/PDFparser

Primary LanguagePython

PDF Parser Tools

🔍 PDFparser is a basic Python script that allow you to Download, Find and Parse PDF files! 🔧


USAGE:

Clone the repository:

git clone https://github.com/Grogny/PDFparser

Open the repository:

cd PDFparser

Install the requirements:

pip install -r requirements.txt

Run the script:

To download PDF file:

python3 pdfparser.py -d [PDF_URL]

or

python3 pdfparser.py --download [PDF_URL]

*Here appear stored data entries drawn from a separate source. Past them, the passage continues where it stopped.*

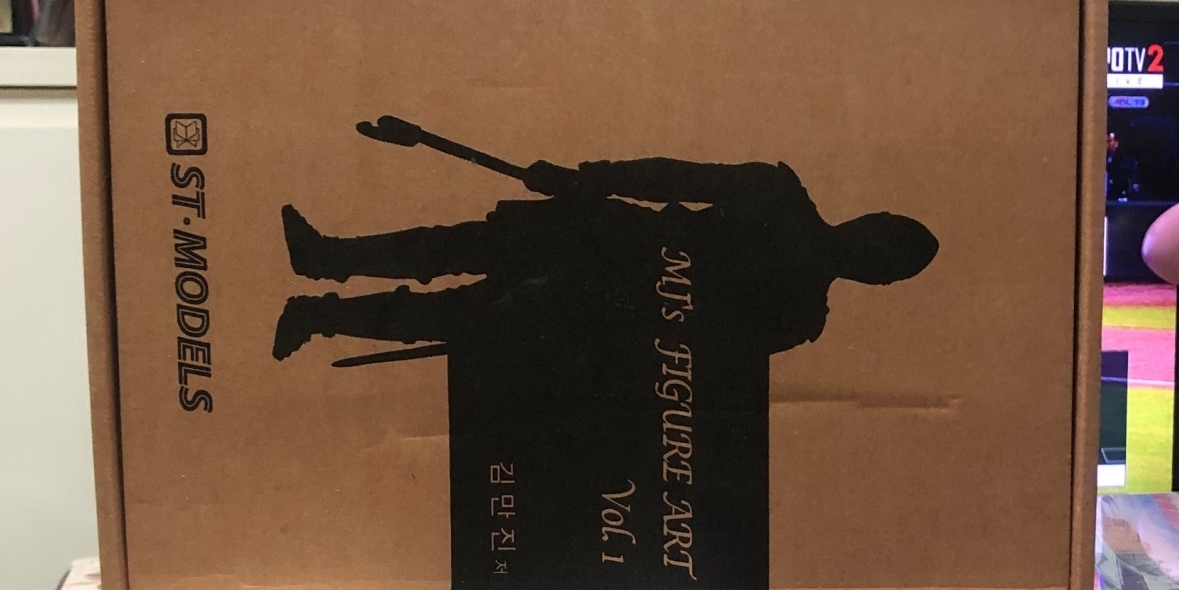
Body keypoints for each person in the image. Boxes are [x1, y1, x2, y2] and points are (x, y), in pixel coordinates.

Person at [272, 153, 938, 362]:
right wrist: (584, 179)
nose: (869, 248)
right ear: (870, 219)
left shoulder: (797, 317)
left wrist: (585, 181)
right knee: (446, 252)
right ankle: (324, 262)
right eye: (881, 236)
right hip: (593, 239)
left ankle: (319, 311)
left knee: (449, 309)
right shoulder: (778, 197)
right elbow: (673, 177)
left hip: (593, 307)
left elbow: (687, 353)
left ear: (877, 277)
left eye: (883, 256)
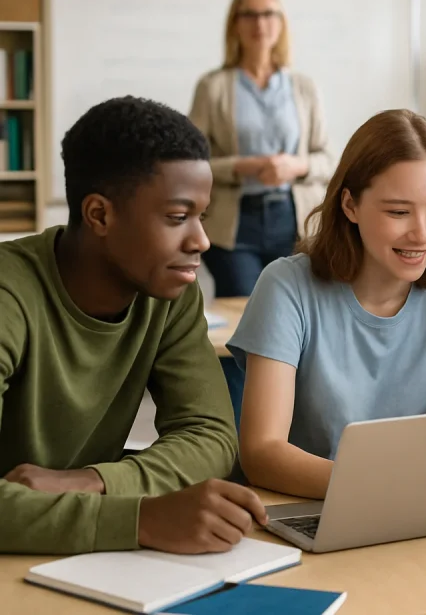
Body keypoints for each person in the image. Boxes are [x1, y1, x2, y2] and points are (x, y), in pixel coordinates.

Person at [0, 96, 266, 555]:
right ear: (99, 215)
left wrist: (96, 481)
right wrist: (141, 518)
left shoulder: (170, 294)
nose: (201, 240)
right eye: (177, 218)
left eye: (201, 216)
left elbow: (211, 435)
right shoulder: (9, 296)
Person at [228, 109, 426, 500]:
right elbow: (262, 454)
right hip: (300, 504)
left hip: (395, 505)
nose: (422, 233)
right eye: (399, 212)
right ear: (350, 205)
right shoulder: (286, 286)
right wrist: (382, 488)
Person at [189, 0, 335, 296]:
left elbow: (327, 159)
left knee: (296, 317)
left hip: (294, 222)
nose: (260, 23)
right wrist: (241, 166)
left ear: (281, 23)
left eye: (269, 14)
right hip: (233, 225)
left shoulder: (304, 87)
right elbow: (190, 164)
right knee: (245, 318)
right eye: (249, 15)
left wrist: (295, 166)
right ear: (235, 24)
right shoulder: (212, 87)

To find if a website contain PDF files:

python3 pdfparser.py -f [WEBSITE_URL]

or

python3 pdfparser.py --find [WEBSITE_URL]

To extract the PDF informations:

python3 pdfparser.py -e [PDF_NAME]

or

python3 pdfparser.py --extract [PDF_NAME]

❗ I only tried the script on a Debian terminal, I don't know if it work on Windows. ❗


EXAMPLES AND SCREENSHOTS:

Downloader example:

Finder example:

Extractor example:

Note:

All the unamed PDF files will be rename "Untitled.pdf".
⚠️ I do not own the PDF and the Website used for the example. ⚠️


MODULES I USED:


DISCLAIMER:

I am not responsible for what you do and the information you retrieve with PDFparser.